What are the lines below, starting at the line containing "You are vicious." and ending at the line containing "official website for"? Write them out exactly, ends included, without pictures.

## [ENTRIES SHOWN]

★ ★ ★ ★

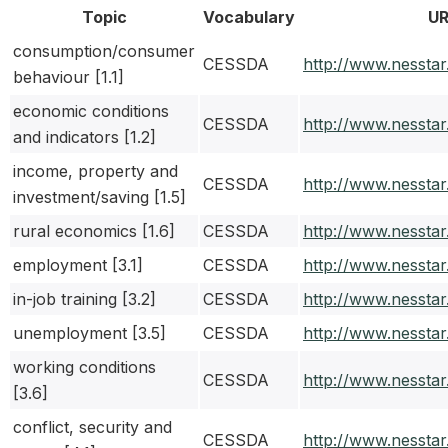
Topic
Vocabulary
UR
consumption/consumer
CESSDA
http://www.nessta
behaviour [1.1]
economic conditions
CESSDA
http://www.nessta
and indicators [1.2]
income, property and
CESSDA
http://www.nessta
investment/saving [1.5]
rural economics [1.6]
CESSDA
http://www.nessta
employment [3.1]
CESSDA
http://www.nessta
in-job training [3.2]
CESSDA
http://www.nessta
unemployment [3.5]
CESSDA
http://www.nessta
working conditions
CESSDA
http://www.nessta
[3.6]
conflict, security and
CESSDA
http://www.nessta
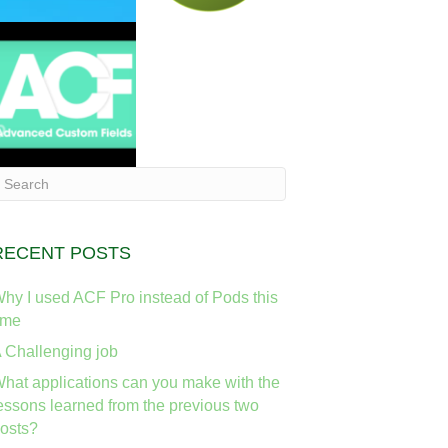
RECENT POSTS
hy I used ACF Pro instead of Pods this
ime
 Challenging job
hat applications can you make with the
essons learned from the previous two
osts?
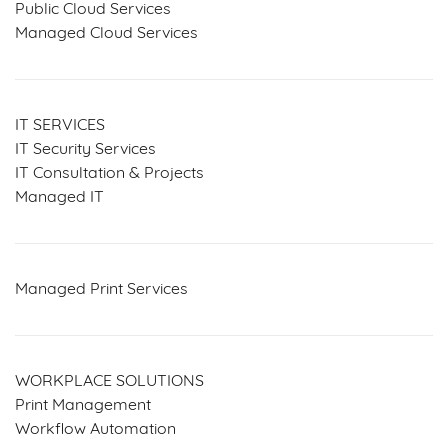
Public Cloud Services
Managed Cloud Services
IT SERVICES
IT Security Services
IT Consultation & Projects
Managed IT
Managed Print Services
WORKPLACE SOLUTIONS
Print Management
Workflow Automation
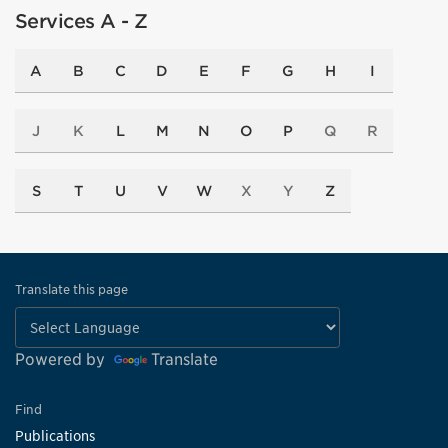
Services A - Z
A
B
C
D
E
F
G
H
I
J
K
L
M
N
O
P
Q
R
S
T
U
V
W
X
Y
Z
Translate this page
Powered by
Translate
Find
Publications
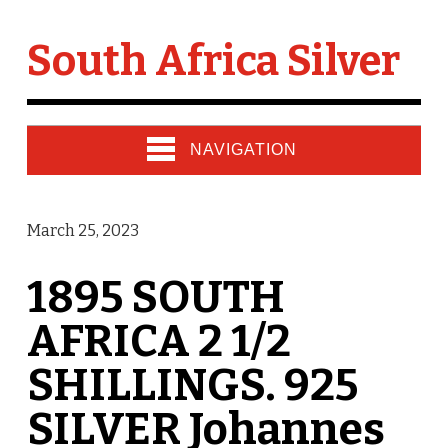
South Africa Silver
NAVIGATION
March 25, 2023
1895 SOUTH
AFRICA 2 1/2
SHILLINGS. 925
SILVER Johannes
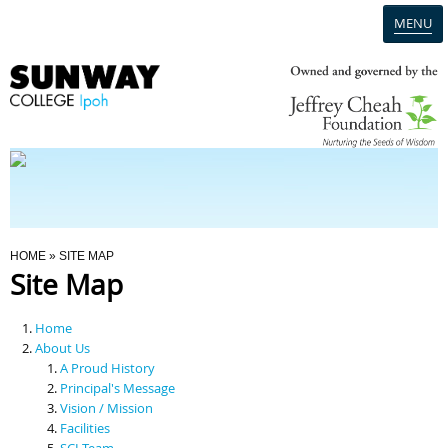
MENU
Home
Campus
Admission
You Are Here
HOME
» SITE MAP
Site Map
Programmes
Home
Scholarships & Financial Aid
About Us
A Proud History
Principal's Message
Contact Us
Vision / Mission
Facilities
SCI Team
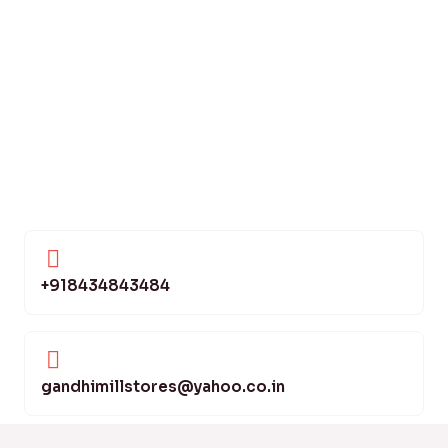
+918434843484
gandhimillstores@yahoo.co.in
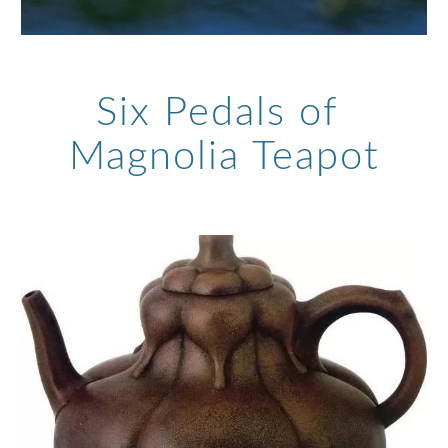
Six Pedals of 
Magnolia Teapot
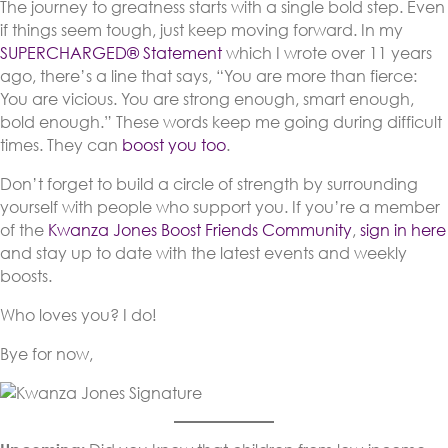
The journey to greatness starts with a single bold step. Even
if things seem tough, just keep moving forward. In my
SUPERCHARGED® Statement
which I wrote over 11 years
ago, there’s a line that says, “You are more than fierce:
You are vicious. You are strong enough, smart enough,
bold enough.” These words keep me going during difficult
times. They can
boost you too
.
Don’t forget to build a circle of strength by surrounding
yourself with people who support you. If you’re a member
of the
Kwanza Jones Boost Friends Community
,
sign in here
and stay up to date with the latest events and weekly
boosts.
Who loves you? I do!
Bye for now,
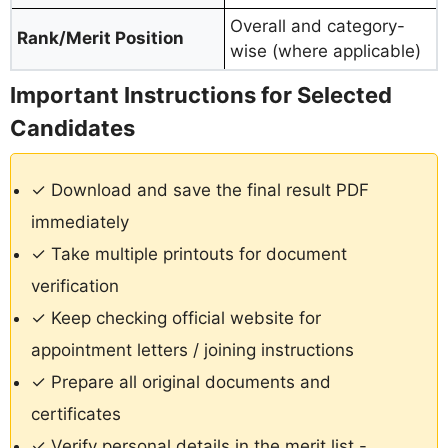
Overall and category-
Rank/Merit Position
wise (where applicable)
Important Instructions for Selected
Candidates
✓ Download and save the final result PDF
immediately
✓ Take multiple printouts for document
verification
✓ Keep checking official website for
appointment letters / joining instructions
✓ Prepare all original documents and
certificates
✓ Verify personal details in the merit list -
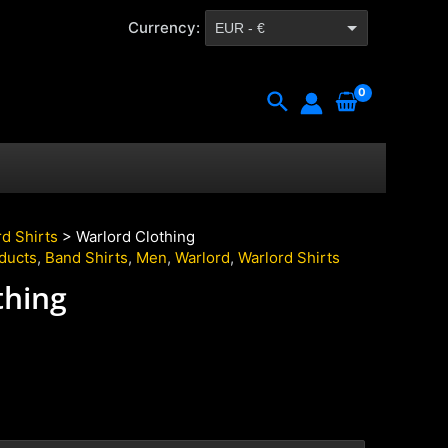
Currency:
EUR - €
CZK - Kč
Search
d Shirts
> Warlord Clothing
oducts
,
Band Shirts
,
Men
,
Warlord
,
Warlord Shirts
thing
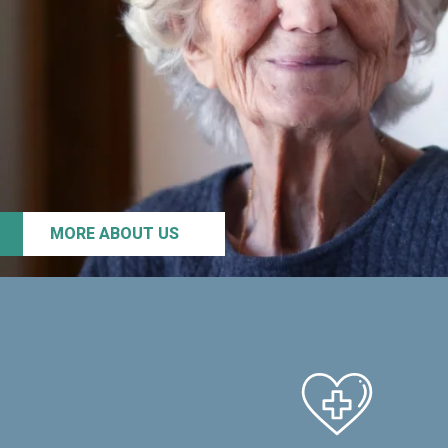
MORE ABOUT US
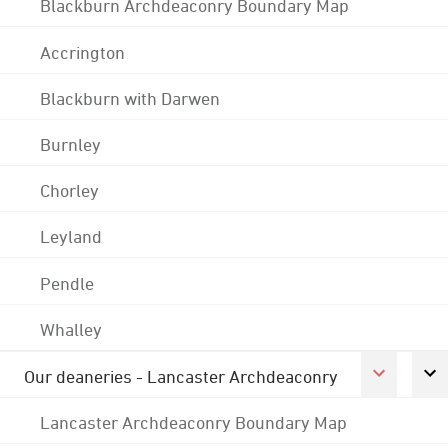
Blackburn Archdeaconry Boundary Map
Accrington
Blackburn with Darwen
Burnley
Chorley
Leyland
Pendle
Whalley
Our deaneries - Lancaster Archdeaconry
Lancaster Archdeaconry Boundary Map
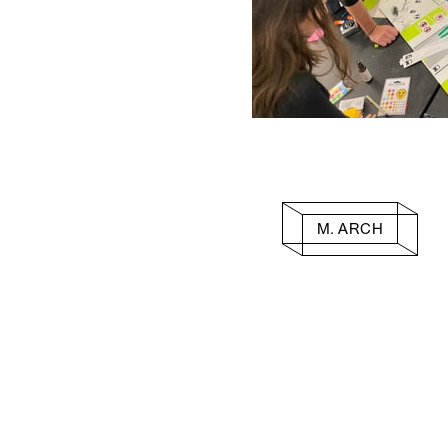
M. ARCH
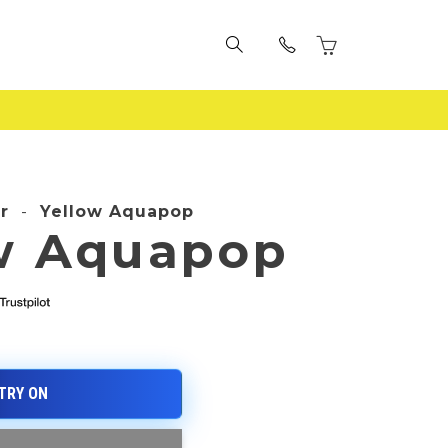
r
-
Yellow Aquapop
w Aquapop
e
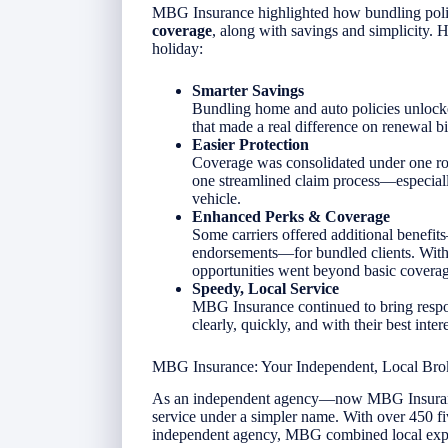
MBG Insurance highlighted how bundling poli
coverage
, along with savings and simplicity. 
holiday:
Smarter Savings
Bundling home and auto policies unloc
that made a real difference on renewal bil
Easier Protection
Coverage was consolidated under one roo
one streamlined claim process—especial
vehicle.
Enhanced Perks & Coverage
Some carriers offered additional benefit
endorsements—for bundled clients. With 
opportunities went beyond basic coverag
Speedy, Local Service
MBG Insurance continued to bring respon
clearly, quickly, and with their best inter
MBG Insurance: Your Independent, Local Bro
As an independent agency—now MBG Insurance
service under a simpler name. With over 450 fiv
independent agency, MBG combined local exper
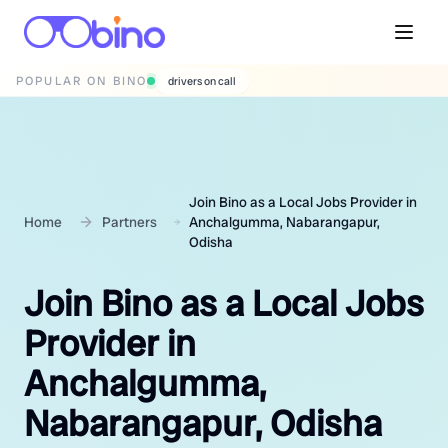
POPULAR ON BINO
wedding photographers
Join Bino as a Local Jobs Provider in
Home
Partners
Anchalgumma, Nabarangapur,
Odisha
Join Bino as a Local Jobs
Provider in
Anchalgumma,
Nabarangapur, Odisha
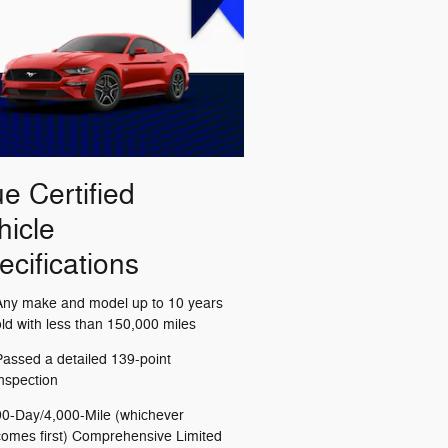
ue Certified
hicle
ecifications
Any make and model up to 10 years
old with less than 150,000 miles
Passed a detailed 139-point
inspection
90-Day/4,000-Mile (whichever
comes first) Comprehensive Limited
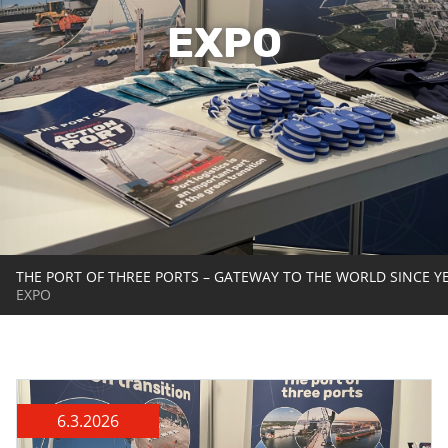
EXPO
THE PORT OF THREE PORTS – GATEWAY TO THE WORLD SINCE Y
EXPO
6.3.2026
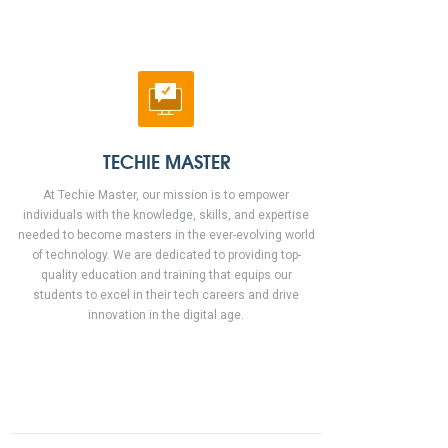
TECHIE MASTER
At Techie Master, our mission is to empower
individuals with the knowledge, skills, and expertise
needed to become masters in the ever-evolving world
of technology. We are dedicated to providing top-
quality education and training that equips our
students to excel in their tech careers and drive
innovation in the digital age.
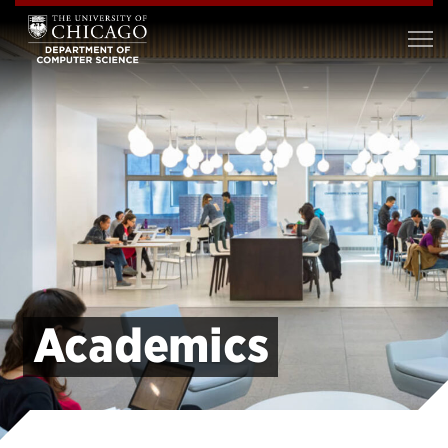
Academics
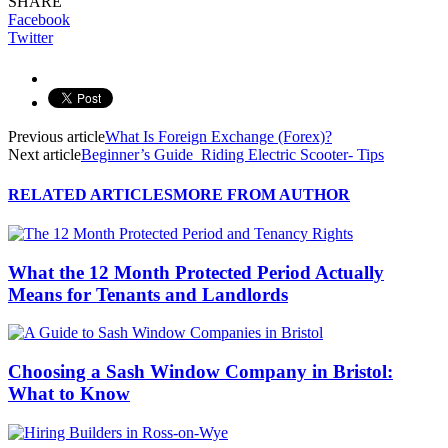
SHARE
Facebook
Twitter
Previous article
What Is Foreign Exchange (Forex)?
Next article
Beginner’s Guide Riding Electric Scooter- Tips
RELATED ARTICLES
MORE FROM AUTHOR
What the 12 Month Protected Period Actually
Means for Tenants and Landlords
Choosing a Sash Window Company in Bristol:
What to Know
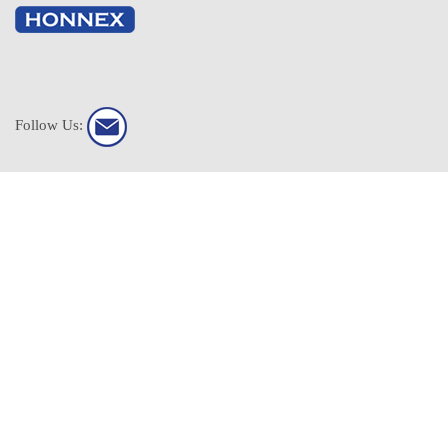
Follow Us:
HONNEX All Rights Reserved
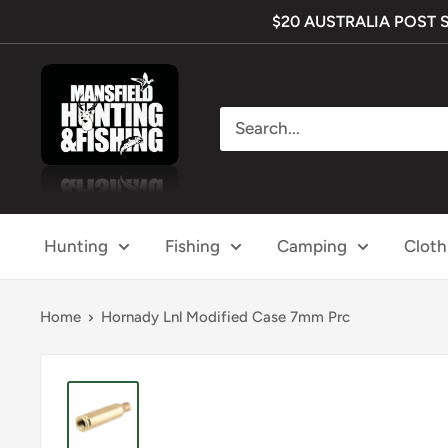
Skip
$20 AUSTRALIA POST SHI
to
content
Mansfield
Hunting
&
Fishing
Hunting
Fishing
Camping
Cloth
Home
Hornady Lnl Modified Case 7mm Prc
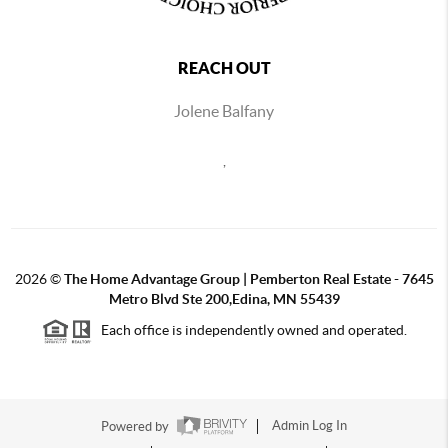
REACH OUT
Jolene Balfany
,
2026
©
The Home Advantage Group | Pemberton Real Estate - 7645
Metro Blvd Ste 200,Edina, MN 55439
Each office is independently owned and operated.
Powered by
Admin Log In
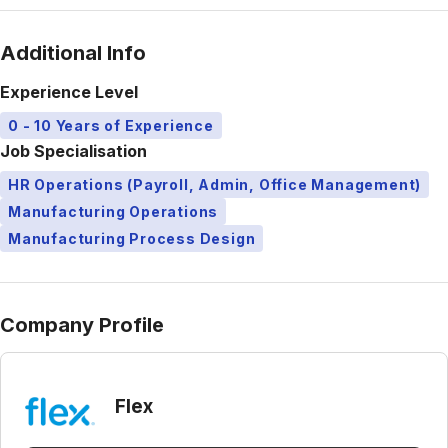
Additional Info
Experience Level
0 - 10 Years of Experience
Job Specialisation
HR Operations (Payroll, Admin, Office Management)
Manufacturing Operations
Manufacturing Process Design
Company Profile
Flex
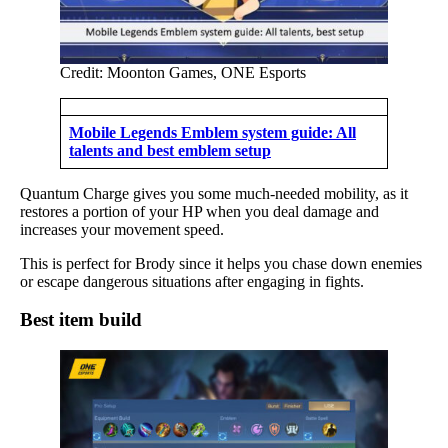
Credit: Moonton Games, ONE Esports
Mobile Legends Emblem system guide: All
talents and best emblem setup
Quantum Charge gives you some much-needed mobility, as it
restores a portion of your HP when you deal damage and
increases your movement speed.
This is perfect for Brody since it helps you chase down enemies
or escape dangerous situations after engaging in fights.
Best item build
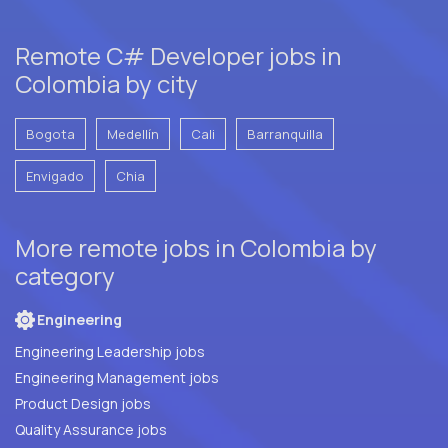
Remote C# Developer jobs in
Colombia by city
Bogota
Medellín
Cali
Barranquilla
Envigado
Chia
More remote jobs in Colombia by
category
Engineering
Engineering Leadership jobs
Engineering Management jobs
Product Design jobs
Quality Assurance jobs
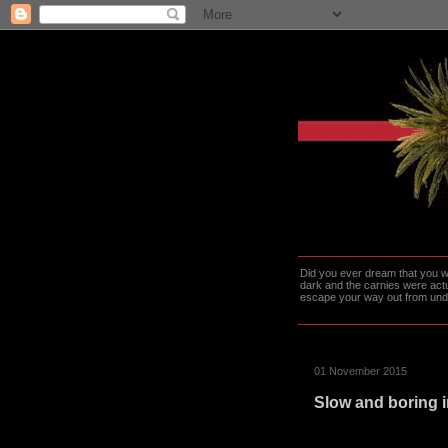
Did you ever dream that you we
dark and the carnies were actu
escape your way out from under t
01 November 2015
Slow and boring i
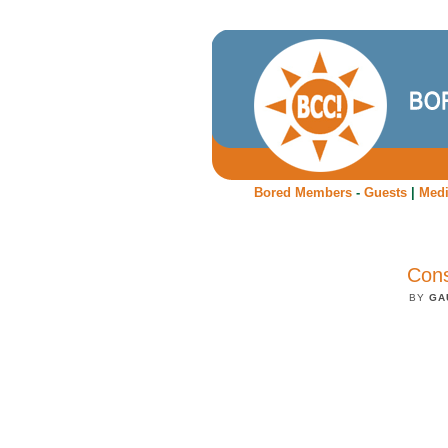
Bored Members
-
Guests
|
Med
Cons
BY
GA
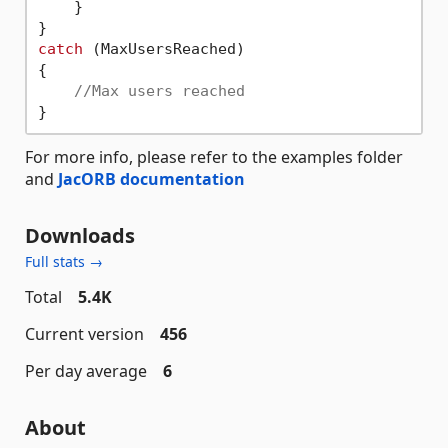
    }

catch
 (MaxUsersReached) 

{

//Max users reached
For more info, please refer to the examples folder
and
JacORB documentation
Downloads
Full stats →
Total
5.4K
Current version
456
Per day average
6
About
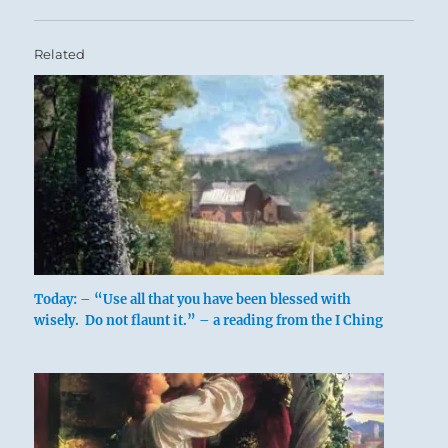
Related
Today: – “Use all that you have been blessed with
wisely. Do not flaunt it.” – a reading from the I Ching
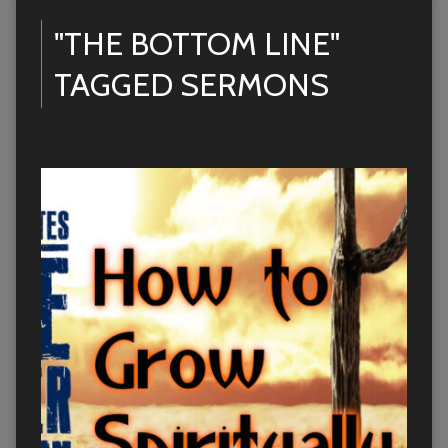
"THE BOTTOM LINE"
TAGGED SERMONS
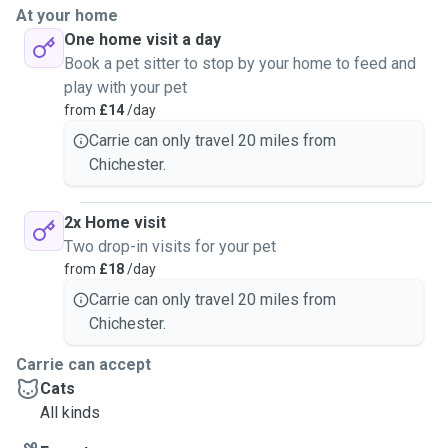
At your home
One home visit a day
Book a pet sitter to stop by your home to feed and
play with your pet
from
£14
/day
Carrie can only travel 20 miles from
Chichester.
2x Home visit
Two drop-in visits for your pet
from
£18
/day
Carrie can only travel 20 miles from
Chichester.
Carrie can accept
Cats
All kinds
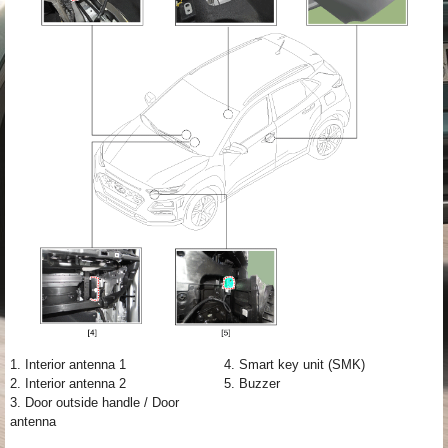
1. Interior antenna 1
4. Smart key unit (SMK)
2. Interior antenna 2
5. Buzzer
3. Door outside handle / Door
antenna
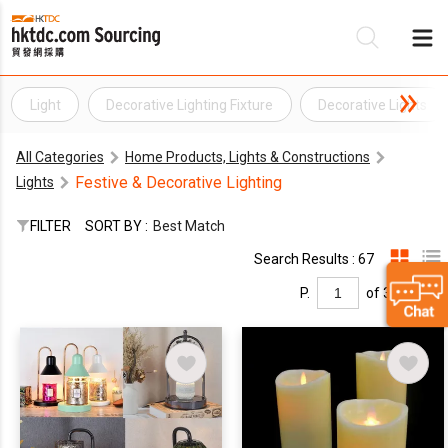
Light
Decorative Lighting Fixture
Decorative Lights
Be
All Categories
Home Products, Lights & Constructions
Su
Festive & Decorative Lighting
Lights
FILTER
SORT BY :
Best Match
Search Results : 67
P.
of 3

★ ★ ★ ★

## [COMPLETED EXERCISE]
You are vicious. You are strong enough, smart enough,
bold enough.” These words keep me going during difficult
times. They can
boost you too
.
Don’t forget to build a circle of strength by surrounding
yourself with people who support you. If you’re a member
of the
Kwanza Jones Boost Friends Community
,
sign in here
and stay up to date with the latest events and weekly
boosts.
Who loves you? I do!
Bye for now,
Overall and category-
Rank/Merit Position
wise (where applicable)
Important Instructions for Selected
Candidates
✓ Download and save the final result PDF
immediately
✓ Take multiple printouts for document
verification
✓ Keep checking official website for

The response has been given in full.